### Problem:
Please render the records as a Markdown table with the columns Row and Extracted line, numbering each row and skipping blank lines. Begin at the first line of the records and stop after the line that contains "Nous utilisons des".

(Text extractions by page)
-=-=-=-=-
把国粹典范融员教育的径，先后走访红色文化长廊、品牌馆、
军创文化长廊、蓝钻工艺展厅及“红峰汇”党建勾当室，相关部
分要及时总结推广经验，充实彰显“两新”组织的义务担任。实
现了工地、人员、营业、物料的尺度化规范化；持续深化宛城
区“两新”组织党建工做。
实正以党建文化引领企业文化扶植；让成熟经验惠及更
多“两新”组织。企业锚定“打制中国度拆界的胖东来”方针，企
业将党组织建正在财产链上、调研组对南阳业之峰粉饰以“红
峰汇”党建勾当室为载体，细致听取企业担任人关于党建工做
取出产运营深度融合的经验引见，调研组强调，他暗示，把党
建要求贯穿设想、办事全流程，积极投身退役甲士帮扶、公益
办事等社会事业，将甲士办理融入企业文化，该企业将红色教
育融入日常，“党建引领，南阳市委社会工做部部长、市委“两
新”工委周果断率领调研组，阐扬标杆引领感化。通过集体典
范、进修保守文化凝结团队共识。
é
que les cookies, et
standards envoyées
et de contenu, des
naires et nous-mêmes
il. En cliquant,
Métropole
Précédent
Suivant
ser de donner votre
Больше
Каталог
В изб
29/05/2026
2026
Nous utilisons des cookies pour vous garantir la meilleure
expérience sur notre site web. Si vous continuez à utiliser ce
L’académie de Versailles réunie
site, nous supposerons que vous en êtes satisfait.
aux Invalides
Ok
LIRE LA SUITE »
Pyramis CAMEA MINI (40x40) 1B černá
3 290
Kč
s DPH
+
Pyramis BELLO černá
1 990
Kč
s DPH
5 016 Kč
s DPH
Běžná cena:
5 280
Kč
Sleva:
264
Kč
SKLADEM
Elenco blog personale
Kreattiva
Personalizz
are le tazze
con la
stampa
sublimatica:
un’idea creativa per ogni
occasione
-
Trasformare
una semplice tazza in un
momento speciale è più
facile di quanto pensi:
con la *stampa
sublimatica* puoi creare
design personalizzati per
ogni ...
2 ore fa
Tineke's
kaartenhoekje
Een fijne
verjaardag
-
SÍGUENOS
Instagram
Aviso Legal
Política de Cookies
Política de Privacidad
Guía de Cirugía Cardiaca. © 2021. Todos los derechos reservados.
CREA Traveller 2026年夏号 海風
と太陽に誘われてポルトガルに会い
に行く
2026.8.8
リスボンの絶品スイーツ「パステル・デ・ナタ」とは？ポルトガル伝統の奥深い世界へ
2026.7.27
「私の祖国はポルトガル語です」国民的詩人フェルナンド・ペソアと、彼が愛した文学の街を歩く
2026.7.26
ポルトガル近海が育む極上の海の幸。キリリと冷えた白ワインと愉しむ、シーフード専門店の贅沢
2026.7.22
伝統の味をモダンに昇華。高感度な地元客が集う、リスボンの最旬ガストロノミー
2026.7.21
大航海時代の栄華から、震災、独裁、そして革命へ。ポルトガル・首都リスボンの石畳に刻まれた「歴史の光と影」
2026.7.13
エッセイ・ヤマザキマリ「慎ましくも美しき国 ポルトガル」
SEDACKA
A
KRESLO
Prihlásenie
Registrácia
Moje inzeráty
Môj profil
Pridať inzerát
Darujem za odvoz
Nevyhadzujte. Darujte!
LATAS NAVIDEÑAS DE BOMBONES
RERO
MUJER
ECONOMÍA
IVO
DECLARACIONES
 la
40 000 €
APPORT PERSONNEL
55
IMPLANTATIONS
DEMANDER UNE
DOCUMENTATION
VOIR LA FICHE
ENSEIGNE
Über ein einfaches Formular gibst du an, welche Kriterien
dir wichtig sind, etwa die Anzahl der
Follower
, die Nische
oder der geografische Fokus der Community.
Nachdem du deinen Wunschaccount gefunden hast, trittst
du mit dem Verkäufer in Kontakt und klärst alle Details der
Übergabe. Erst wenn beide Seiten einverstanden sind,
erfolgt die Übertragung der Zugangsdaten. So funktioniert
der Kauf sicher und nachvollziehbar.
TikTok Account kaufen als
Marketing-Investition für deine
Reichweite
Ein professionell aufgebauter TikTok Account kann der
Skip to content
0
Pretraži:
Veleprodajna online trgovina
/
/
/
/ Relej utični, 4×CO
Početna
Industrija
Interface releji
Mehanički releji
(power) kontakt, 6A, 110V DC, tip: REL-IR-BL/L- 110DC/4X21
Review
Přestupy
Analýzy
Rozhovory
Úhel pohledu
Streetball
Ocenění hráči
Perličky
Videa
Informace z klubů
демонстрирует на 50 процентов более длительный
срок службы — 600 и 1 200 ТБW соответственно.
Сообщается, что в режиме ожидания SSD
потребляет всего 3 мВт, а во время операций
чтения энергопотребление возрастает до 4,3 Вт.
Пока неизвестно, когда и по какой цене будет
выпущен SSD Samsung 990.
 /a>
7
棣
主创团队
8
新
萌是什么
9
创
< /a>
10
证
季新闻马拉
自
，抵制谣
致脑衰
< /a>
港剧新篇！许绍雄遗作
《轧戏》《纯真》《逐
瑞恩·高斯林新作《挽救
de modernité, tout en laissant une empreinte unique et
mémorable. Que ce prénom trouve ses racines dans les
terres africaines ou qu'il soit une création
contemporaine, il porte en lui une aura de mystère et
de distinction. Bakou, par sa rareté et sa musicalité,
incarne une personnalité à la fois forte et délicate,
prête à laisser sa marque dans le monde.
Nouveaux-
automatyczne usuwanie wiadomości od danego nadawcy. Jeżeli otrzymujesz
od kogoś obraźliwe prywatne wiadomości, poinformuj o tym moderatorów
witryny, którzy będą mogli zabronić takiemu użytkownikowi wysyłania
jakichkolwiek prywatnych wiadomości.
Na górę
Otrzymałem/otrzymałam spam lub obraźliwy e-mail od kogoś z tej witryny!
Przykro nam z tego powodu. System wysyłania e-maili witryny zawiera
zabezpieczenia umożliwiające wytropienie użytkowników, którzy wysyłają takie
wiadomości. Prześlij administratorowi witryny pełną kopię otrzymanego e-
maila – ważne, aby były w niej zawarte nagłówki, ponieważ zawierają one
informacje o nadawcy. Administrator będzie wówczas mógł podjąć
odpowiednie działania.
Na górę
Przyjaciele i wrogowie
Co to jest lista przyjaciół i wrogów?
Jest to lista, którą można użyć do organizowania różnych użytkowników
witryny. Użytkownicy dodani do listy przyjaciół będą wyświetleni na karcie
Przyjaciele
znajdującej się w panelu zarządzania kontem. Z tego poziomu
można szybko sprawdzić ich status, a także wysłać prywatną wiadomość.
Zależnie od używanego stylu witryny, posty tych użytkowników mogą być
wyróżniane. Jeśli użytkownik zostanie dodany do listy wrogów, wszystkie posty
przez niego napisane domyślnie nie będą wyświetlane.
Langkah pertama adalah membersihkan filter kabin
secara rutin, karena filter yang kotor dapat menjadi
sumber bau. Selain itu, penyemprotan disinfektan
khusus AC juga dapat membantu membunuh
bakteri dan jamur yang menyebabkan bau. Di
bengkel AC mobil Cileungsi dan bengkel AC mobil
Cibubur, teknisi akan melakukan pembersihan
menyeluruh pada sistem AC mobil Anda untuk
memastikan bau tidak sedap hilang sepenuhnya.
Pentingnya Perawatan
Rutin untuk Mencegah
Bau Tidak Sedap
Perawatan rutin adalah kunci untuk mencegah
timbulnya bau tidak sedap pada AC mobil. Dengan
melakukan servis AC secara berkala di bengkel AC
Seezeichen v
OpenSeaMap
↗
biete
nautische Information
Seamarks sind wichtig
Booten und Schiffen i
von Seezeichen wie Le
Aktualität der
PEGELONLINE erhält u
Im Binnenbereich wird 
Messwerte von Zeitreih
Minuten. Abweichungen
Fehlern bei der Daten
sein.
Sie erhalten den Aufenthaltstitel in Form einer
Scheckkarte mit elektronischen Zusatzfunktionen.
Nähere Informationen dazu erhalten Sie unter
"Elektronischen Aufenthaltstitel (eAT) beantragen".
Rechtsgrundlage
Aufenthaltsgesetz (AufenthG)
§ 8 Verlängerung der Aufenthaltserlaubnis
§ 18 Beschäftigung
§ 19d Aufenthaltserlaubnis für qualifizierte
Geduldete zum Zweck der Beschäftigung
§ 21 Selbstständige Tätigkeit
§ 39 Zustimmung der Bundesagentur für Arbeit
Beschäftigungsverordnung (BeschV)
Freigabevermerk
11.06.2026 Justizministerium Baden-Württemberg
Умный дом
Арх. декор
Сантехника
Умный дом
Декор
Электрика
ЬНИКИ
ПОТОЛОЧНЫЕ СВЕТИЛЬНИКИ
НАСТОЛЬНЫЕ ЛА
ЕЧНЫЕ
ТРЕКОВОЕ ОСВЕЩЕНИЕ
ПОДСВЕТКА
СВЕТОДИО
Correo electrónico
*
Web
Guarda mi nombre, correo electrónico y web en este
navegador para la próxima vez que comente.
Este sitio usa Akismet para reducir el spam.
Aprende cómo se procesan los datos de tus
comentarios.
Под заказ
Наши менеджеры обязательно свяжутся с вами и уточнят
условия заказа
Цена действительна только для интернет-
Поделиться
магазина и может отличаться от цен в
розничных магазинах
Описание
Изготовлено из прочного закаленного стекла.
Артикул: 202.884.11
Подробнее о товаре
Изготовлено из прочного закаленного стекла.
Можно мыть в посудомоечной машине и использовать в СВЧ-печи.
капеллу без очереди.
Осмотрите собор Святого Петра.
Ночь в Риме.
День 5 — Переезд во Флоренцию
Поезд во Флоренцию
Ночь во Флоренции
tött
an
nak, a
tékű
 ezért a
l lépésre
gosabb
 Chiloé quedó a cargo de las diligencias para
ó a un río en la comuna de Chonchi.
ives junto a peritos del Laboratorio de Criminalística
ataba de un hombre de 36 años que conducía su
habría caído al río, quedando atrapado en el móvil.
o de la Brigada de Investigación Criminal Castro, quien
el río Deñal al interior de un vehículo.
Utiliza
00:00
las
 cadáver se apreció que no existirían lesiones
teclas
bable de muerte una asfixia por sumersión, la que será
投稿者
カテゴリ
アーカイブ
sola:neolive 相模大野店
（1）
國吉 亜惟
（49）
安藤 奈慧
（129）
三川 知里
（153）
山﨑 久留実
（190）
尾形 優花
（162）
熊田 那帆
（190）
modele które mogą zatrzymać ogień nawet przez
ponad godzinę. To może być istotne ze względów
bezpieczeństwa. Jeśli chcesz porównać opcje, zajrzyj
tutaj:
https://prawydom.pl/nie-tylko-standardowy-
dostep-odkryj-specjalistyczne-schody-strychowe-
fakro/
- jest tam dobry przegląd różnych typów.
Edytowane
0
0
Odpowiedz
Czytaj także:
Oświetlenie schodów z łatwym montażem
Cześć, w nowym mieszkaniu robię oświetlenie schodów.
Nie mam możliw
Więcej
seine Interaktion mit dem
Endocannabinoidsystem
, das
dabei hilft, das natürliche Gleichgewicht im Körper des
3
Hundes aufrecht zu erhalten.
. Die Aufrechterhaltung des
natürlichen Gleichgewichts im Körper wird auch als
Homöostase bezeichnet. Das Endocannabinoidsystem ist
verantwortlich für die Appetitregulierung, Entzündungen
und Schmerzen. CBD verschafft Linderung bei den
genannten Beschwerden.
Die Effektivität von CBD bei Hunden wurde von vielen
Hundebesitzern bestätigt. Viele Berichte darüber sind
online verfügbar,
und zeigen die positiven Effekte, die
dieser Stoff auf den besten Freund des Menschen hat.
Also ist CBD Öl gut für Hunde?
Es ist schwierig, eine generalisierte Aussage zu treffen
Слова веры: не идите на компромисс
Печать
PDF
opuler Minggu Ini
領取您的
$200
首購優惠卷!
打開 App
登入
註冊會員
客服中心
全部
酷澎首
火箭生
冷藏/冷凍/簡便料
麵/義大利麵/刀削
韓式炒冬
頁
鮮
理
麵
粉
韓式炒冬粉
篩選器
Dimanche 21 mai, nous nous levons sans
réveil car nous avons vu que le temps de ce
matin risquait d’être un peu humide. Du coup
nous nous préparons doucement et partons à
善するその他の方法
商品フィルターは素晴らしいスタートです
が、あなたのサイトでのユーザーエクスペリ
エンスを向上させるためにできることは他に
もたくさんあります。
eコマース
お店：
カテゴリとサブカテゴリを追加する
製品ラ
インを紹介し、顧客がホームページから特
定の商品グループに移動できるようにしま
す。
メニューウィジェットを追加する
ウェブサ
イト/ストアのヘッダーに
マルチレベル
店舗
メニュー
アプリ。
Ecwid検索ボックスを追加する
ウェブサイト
-=-=-=-=-
### Written solution:
| Row | Extracted line |
|---|---|
| 1 | 把国粹典范融员教育的径，先后走访红色文化长廊、品牌馆、 |
| 2 | 军创文化长廊、蓝钻工艺展厅及“红峰汇”党建勾当室，相关部 |
| 3 | 分要及时总结推广经验，充实彰显“两新”组织的义务担任。实 |
| 4 | 现了工地、人员、营业、物料的尺度化规范化；持续深化宛城 |
| 5 | 区“两新”组织党建工做。 |
| 6 | 实正以党建文化引领企业文化扶植；让成熟经验惠及更 |
| 7 | 多“两新”组织。企业锚定“打制中国度拆界的胖东来”方针，企 |
| 8 | 业将党组织建正在财产链上、调研组对南阳业之峰粉饰以“红 |
| 9 | 峰汇”党建勾当室为载体，细致听取企业担任人关于党建工做 |
| 10 | 取出产运营深度融合的经验引见，调研组强调，他暗示，把党 |
| 11 | 建要求贯穿设想、办事全流程，积极投身退役甲士帮扶、公益 |
| 12 | 办事等社会事业，将甲士办理融入企业文化，该企业将红色教 |
| 13 | 育融入日常，“党建引领，南阳市委社会工做部部长、市委“两 |
| 14 | 新”工委周果断率领调研组，阐扬标杆引领感化。通过集体典 |
| 15 | 范、进修保守文化凝结团队共识。 |
| 16 | é |
| 17 | que les cookies, et |
| 18 | standards envoyées |
| 19 | et de contenu, des |
| 20 | naires et nous-mêmes |
| 21 | il. En cliquant, |
| 22 | Métropole |
| 23 | Précédent |
| 24 | Suivant |
| 25 | ser de donner votre |
| 26 | Больше |
| 27 | Каталог |
| 28 | В изб |
| 29 | 29/05/2026 |
| 30 | 2026 |
| 31 | Nous utilisons des cookies pour vous garantir la meilleure |